Foundation for Liver Research, London, UK.
Institute of Hepatology, University College London, London, UK.
Lancet. 2018 Dec 1;392(10162):2398-2412. doi: 10.1016/S0140-6736(18)32561-3. Epub 2018 Nov 22.
This report presents further evidence on the escalating alcohol consumption in the UK and the burden of liver disease associated with this major risk factor, as well as the effects on hospital and primary care. We reiterate the need for fiscal regulation by the UK Government if overall alcohol consumption is to be reduced sufficiently to improve health outcomes. We also draw attention to the effects of drastic cuts in public services for alcohol treatment, the repeated failures of voluntary agreements with the drinks industry, and the influence of the industry through its lobbying activities. We continue to press for reintroduction of the alcohol duty escalator, which was highly effective during the 5 years it was in place, and the introduction of minimum unit pricing in England, targeted at the heaviest drinkers. Results from the introduction of minimum unit pricing in Scotland, with results from Wales to follow, are likely to seriously expose the weakness of England's position. The increasing prevalence of obesity-related liver disease, the rising number of people diagnosed with type 2 diabetes and its complications, and increasing number of cases of end-stage liver disease and primary liver cancers from non-alcoholic fatty liver disease make apparent the need for an obesity strategy for adults. We also discuss the important effects of obesity and alcohol on disease progression, and the increased risk of the ten most common cancers (including breast and colon cancers). A new in-depth analysis of the UK National Health Service (NHS) and total societal costs shows the extraordinarily large expenditures that could be saved or redeployed elsewhere in the NHS. Excellent results have been reported for new antiviral drugs for hepatitis C virus infection, making elimination of chronic infection a real possibility ahead of the WHO 2030 target. However, the extent of unidentified cases remains a problem, and will also apply when new curative drugs for hepatitis B virus become available. We also describe efforts to improve standards of hospital care for liver disease with better understanding of current service deficiencies and a new accreditation process for hospitals providing liver services. New commissioning arrangements for primary and community care represent progress, in terms of effective screening of high-risk subjects and the early detection of liver disease.

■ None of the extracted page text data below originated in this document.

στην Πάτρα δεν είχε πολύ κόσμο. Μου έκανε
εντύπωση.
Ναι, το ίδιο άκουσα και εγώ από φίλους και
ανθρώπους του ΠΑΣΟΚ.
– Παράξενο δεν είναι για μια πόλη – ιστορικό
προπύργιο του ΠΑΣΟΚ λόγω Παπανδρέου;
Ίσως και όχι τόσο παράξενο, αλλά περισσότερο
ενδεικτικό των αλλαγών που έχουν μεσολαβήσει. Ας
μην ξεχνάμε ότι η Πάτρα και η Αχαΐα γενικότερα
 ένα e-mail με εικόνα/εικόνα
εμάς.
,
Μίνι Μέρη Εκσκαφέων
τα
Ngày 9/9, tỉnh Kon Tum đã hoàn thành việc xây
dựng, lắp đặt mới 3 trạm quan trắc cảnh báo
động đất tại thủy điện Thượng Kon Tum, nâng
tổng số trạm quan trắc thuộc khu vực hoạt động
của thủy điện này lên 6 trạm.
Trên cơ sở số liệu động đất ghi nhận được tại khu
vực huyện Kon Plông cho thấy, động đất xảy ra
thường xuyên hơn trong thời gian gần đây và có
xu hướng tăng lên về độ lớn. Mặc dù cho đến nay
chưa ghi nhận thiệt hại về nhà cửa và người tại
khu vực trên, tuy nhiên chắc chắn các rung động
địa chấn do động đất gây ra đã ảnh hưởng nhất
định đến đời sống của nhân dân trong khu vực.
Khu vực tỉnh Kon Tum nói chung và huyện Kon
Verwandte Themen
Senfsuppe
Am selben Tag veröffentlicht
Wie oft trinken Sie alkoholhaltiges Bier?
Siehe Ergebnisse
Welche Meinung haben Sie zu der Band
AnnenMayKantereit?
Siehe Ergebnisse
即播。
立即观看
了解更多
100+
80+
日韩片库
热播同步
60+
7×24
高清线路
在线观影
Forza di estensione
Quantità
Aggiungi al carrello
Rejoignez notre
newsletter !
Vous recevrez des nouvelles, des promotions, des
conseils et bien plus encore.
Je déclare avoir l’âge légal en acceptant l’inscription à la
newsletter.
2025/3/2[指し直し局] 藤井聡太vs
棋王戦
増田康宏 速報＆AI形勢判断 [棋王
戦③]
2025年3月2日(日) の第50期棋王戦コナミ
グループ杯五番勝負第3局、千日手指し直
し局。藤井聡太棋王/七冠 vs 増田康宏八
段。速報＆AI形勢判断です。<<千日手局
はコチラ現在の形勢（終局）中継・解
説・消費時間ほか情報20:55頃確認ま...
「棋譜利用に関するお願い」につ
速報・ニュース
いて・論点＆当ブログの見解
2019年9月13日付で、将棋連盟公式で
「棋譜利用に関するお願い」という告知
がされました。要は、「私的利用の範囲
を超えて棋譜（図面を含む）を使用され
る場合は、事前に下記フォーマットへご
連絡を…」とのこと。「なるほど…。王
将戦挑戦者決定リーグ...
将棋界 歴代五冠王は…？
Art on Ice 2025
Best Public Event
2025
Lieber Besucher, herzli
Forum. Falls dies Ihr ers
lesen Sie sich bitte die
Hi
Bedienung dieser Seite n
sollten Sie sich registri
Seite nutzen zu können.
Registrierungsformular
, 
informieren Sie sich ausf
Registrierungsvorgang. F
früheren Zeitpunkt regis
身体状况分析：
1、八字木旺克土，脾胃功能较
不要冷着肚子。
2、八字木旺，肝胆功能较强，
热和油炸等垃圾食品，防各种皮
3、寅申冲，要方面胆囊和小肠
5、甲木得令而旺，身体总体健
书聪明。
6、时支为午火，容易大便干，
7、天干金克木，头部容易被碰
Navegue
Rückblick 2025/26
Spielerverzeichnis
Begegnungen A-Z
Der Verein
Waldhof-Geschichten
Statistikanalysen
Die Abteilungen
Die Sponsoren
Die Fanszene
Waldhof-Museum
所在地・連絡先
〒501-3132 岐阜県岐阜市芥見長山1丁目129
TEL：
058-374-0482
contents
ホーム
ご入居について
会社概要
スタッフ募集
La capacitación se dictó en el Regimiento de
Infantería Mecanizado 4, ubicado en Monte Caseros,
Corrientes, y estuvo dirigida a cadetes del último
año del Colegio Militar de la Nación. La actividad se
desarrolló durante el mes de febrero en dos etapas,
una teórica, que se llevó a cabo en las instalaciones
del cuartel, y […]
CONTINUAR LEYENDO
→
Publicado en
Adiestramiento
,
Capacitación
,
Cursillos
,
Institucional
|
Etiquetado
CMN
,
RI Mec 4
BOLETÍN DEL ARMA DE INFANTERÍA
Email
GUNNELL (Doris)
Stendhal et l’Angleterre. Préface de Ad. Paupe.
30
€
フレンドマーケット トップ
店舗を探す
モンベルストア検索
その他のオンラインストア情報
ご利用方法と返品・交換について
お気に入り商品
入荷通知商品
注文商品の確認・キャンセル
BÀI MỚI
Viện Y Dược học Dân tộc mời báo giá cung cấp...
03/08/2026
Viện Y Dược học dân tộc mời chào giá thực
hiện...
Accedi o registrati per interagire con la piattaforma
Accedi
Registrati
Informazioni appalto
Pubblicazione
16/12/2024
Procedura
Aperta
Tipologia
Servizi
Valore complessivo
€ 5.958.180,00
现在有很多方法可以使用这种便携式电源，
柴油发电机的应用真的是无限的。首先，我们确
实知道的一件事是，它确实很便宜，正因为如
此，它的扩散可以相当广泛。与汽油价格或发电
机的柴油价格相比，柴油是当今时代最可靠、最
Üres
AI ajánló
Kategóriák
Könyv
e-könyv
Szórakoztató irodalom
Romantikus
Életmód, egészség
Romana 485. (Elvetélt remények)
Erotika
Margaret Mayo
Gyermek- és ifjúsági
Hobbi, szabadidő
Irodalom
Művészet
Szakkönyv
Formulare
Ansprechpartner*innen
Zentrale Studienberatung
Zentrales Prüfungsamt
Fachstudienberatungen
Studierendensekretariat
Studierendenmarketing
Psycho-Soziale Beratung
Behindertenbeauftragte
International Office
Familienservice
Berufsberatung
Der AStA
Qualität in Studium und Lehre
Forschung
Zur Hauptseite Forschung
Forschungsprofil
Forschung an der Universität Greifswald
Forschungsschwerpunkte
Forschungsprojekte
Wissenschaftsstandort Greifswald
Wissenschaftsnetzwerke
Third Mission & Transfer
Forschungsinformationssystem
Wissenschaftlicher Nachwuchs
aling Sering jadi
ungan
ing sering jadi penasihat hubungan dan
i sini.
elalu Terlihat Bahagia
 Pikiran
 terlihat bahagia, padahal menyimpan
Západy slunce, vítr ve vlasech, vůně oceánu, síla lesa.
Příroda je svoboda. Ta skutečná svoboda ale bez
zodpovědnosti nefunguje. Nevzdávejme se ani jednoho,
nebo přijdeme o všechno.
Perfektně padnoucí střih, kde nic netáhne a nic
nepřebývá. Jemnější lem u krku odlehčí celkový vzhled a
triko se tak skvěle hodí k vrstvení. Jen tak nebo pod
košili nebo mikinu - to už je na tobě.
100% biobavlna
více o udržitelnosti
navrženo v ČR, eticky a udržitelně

本报告进一步提供了英国不断攀升的酒精消费情况以及与这一主要风险因素相关的肝病负担的证据,同时还报告了对医院和初级保健的影响。我们重申,英国政府需要采取财政监管措施,如果要充分减少总体酒精消费以改善健康结果的话。我们还提请注意酒精治疗公共服务的大幅削减、与酒精饮料行业的自愿协议一再失败以及该行业通过其游说活动产生的影响。我们继续呼吁重新引入酒精税涨价机制,该机制在实施的 5 年内非常有效,并在英格兰引入最低单位定价,针对的是酗酒者。苏格兰实施最低单位定价的结果,以及随后威尔士的结果,可能会严重暴露英格兰地位的弱点。与肥胖相关的肝病患病率不断上升、被诊断患有 2 型糖尿病及其并发症的人数不断增加以及非酒精性脂肪性肝病导致的终末期肝病和原发性肝癌的病例不断增加,这表明需要制定一项针对成年人的肥胖症战略。我们还讨论了肥胖和酒精对疾病进展的重要影响,以及十种最常见癌症(包括乳腺癌和结肠癌)的风险增加。对英国国民保健制度(NHS)和全社会成本的一项新的深入分析表明,可以在 NHS 内部节省或重新部署大量资金。新的丙型肝炎病毒感染抗病毒药物取得了出色的效果,使在世界卫生组织 2030 年目标之前消除慢性感染成为可能。然而,未确诊病例的数量仍然是一个问题,当新的乙型肝炎病毒治愈药物上市时,这个问题也会存在。我们还描述了通过更好地了解当前服务缺陷和为提供肝脏服务的医院提供新的认证流程,来提高肝脏疾病医院护理标准的努力。初级和社区保健的新委托安排代表了进展,这体现在对高风险人群的有效筛查以及对肝脏疾病的早期发现。